Centrándonos en el forfait como abono de esquí, podemos encontrar muchos y difentes tipos de ellos, que se distinguen por su duración y por su validez. Por ejemplo, hay forfait con vigencia de un día, de tres días consecutivos (escapadas fin de semana), semanales, de diez dias no consecutivos, de veinte o de veinticinco días e incluso de temporadas completas, en función de la duración de cada temporada de esquí. Hoy en día, el uso de la tecnología RFID aplicada a los forfait necesita ir acompañada de sistemas de información que proporcionen una información exacta en tiempo real.

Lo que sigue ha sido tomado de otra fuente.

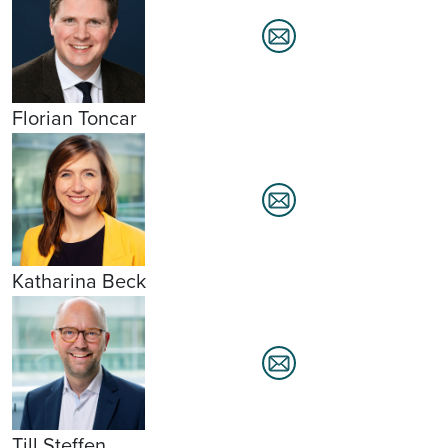
Florian Toncar
Katharina Beck
Till Steffen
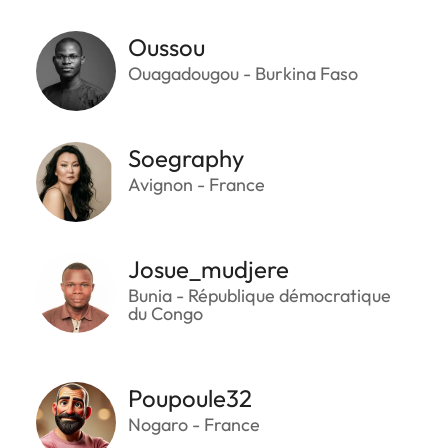
Oussou
Ouagadougou - Burkina Faso
Soegraphy
Avignon - France
Josue_mudjere
Bunia - République démocratique
du Congo
Poupoule32
Nogaro - France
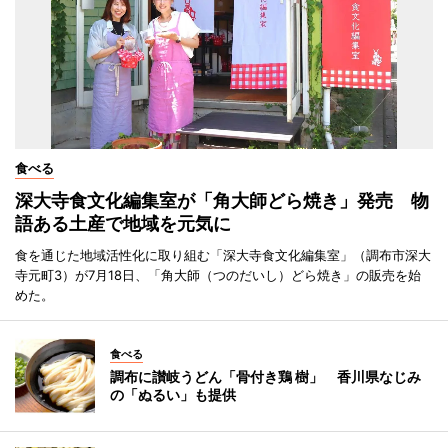
食べる
深大寺食文化編集室が「角大師どら焼き」発売 物
語ある土産で地域を元気に
食を通じた地域活性化に取り組む「深大寺食文化編集室」（調布市深大
寺元町3）が7月18日、「角大師（つのだいし）どら焼き」の販売を始
めた。
食べる
調布に讃岐うどん「骨付き鶏 樹」 香川県なじみ
の「ぬるい」も提供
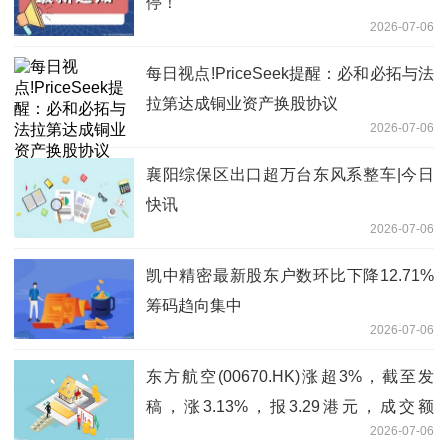
停！
2026-07-06
每日视点!PriceSeek提醒：必和必拓与法
拉第达成铜业资产换股协议
2026-07-06
襄阳综保区出口超万台东风系整车|今日
快讯
2026-07-06
凯中精密最新股东户数环比下降12.71%
筹码趋向集中
2026-07-06
东方航空(00670.HK)涨超3%，截至发
稿，涨3.13%，报3.29港元，成交额
2026-07-06
2121.25万港元_最新资讯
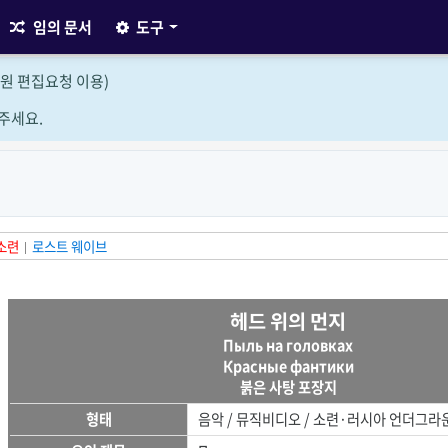
임의 문서
도구
원 편집요청 이용)
주세요.
소련
로스트 웨이브
헤드 위의 먼지
Пыль на головках
Красные фантики
붉은 사탕 포장지
형태
음악 / 뮤직비디오 / 소련·러시아 언더그라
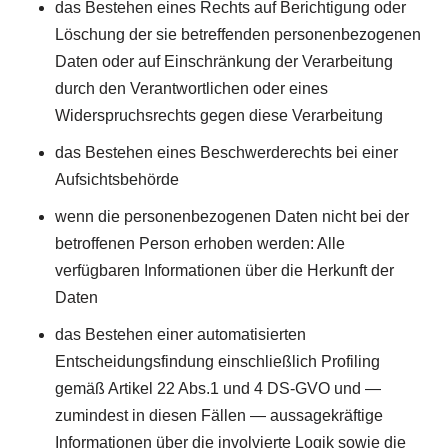
das Bestehen eines Rechts auf Berichtigung oder
Löschung der sie betreffenden personenbezogenen
Daten oder auf Einschränkung der Verarbeitung
durch den Verantwortlichen oder eines
Widerspruchsrechts gegen diese Verarbeitung
das Bestehen eines Beschwerderechts bei einer
Aufsichtsbehörde
wenn die personenbezogenen Daten nicht bei der
betroffenen Person erhoben werden: Alle
verfügbaren Informationen über die Herkunft der
Daten
das Bestehen einer automatisierten
Entscheidungsfindung einschließlich Profiling
gemäß Artikel 22 Abs.1 und 4 DS-GVO und —
zumindest in diesen Fällen — aussagekräftige
Informationen über die involvierte Logik sowie die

Los forfait, o abonos de esquí, pueden utilizarse en una única estación o en varias, en función de los acuerdos que existan entre ellas. Cuando tienen una validez para varias estaciones, podremos ir de una estación a otra, aunque no estén unidas físicamente. Este sería el caso, por ejemplo, del forfait de Candanchú, que puede ser utilizado también en Sierra Nevada (España), aunque las dos estaciones de esquí distan una de otra más de novecientos kilómetros. Otro caso sería también el forfait de las estaciones del grupo Aramón, que nos permitirá esquiar en cinco estaciones diferentes (Aramón Formigal, Aramón Cerler, Aramón Panticosa, Aramón Valdelinares y Aramón Javalambre).
El tipo de tarjetas que se utilizan para los abonos de esquí suelen ser distintas y con un uso diferente en cada caso. Por ejemplo, algunas estaciones como Aramón Formigal utilizan unas tarjetas que se llevan en el bolsillo y con solo pasar por un torno, el lector de tarjetas la detecta y nos permite pasar. En el caso de Candanchú las tarjetas que se utilizan llevan una banda magnética para los abonos de día que tendremos que introducir en un lector. Si deseamos abonos de más de un día, nos entregarán otro tipo de tarjeta con un chip magnético que deberemos acercar a la máquina para que nos permita el paso. Otra modalidad es la de utilizar los ski-pass, que son unos relojes que llevan incorporados un chip y tienen el mismo funcionamiento que una tarjeta magnética.